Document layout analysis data
========================================================================

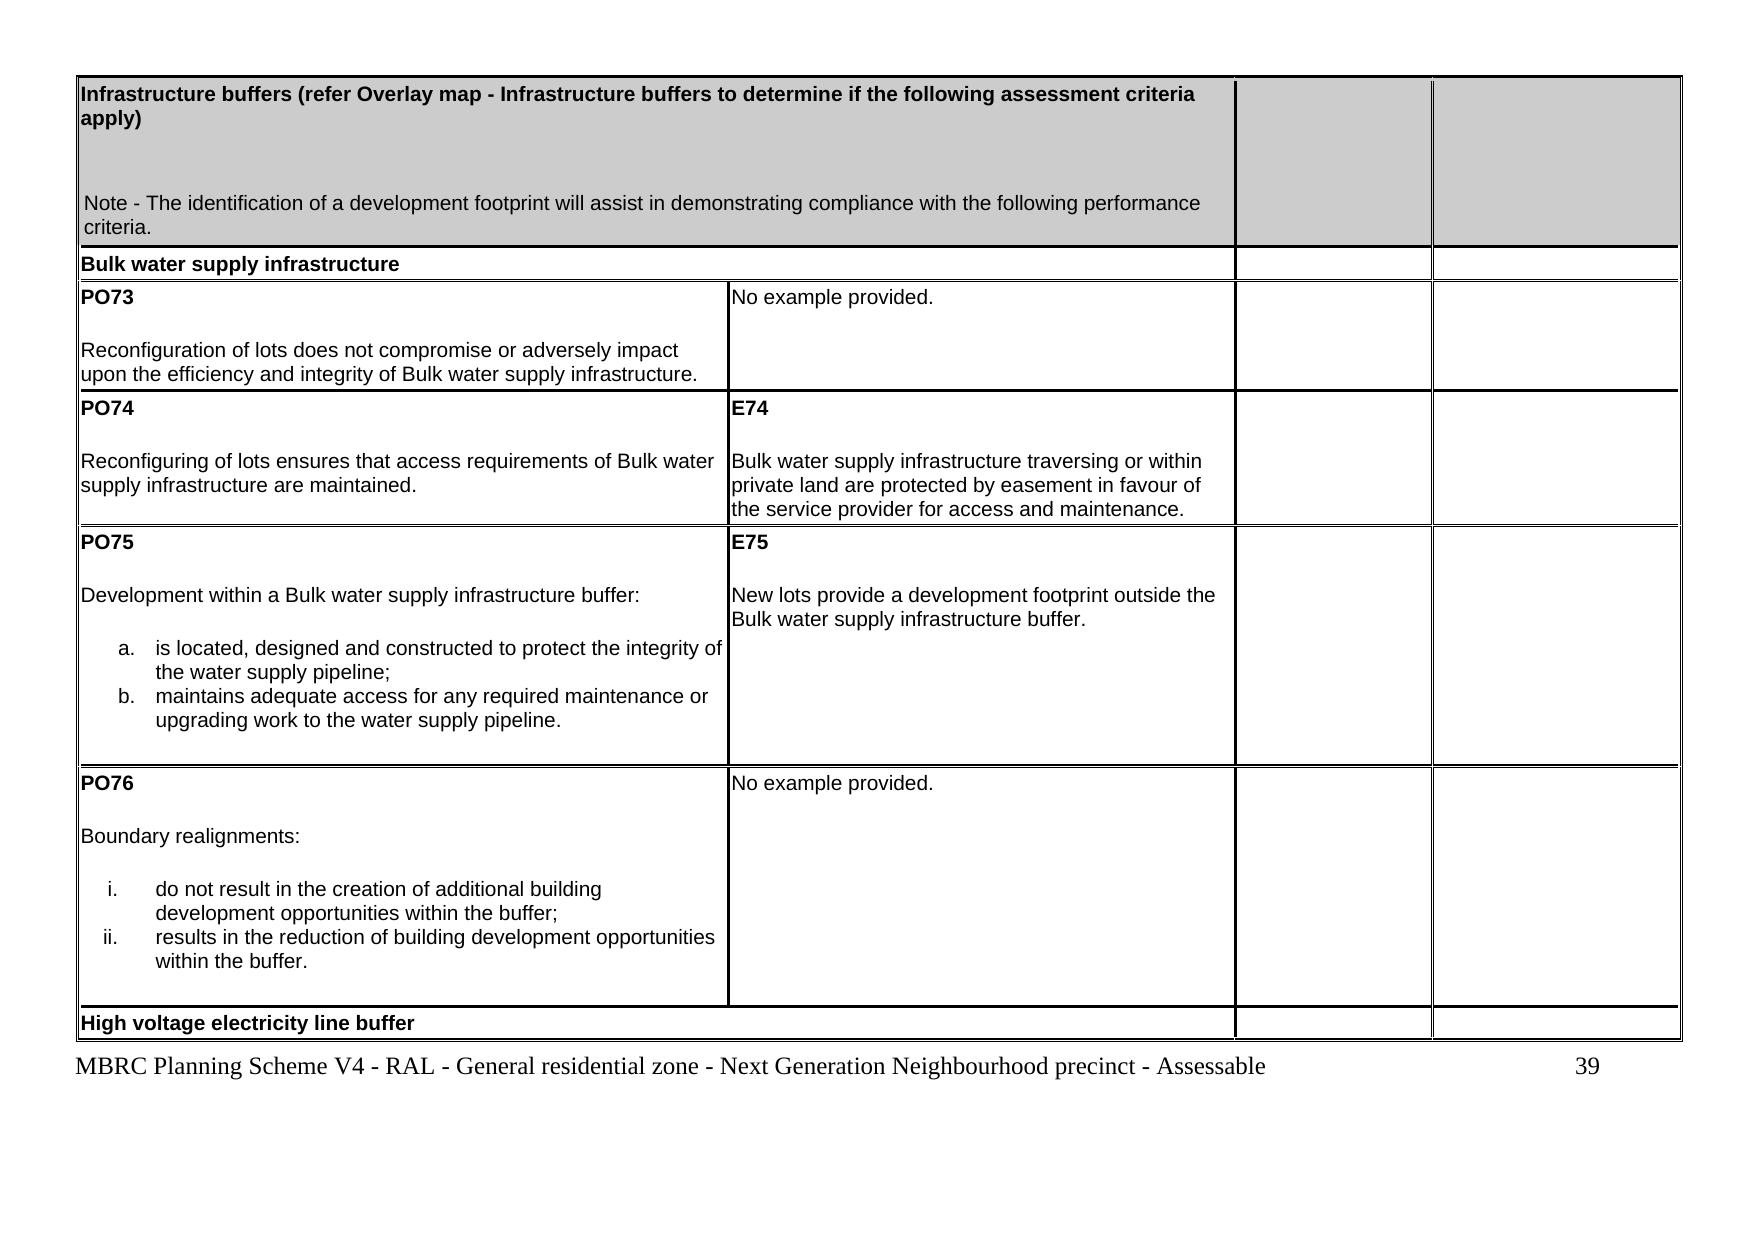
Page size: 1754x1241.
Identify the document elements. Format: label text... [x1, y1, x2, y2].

table_cell No example provided. [730, 282, 1234, 389]
table_cell [1237, 248, 1431, 278]
table_cell PO74 Reconfiguring of lots ensures that access requirements of Bulk water supply infrastructure are maintained. [79, 389, 727, 523]
table_cell [1434, 524, 1680, 764]
table_cell [1237, 527, 1431, 764]
table_cell [1434, 245, 1680, 278]
table_cell [1433, 1005, 1680, 1038]
table_cell [1434, 389, 1680, 523]
table_cell [1434, 279, 1680, 389]
table_cell [1434, 764, 1680, 1005]
table_cell Infrastructure buffers (refer Overlay map - Infrastructure buffers to determine if the following assessment criteria apply) [79, 77, 1235, 245]
table_cell E75 New lots provide a development footprint outside the Bulk water supply infrastructure buffer. [730, 527, 1234, 764]
table_cell [1237, 392, 1431, 523]
table_cell [1235, 1008, 1433, 1038]
table_cell [1433, 78, 1680, 245]
table_cell PO75 Development within a Bulk water supply infrastructure buffer: is located, designed and constructed to protect the integrity of the water supply pipeline; maintains adequate access for any required maintenance or upgrading work to the water supply pipeline. [79, 524, 727, 764]
table_cell Bulk water supply infrastructure [79, 245, 1234, 278]
table_cell No example provided. [730, 768, 1234, 1005]
table_cell [1235, 78, 1433, 245]
table_cell [1237, 768, 1431, 1005]
table_cell E74 Bulk water supply infrastructure traversing or within private land are protected by easement in favour of the service provider for access and maintenance. [730, 392, 1234, 523]
table_cell PO73 Reconfiguration of lots does not compromise or adversely impact upon the efficiency and integrity of Bulk water supply infrastructure. [79, 279, 727, 389]
table_cell High voltage electricity line buffer [79, 1005, 1235, 1038]
table_cell PO76 Boundary realignments: do not result in the creation of additional building development opportunities within the buffer; results in the reduction of building development opportunities within the buffer. [79, 764, 727, 1005]
table_cell [1237, 282, 1431, 389]
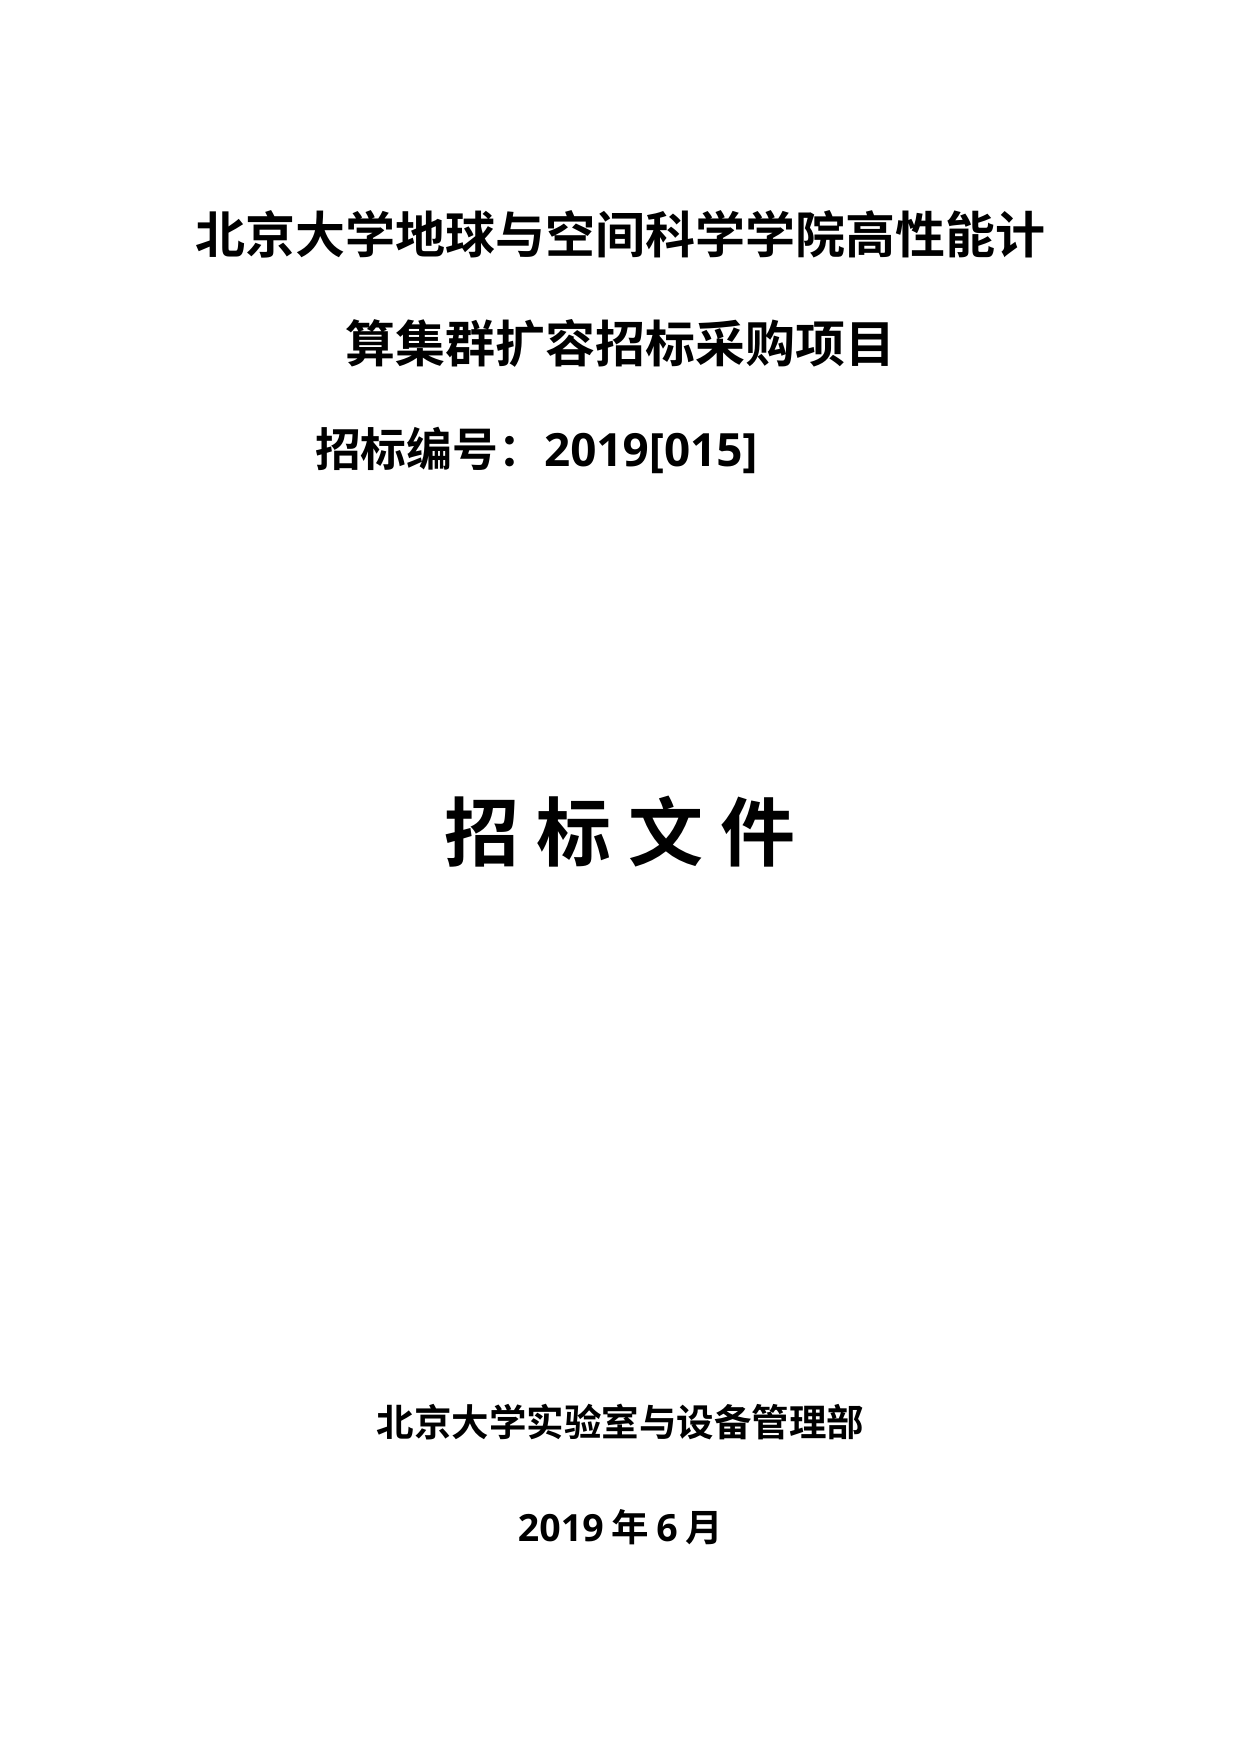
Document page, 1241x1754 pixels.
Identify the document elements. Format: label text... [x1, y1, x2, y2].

text 北京大学实验室与设备管理部 [177, 1393, 1063, 1447]
text 招标编号：2019[015] [177, 413, 1063, 479]
text 2019年6月 [177, 1498, 1063, 1553]
text 招 标 文 件 [177, 774, 1063, 882]
text 北京大学地球与空间科学学院高性能计算集群扩容招标采购项目 [177, 196, 1063, 377]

========================================================================

**EXERCISE AIM:** Each line above that contains the string "example" should be identified and copied.

**RESULT:**
table_cell No example provided. [730, 282, 1234, 389]
table_cell No example provided. [730, 768, 1234, 1005]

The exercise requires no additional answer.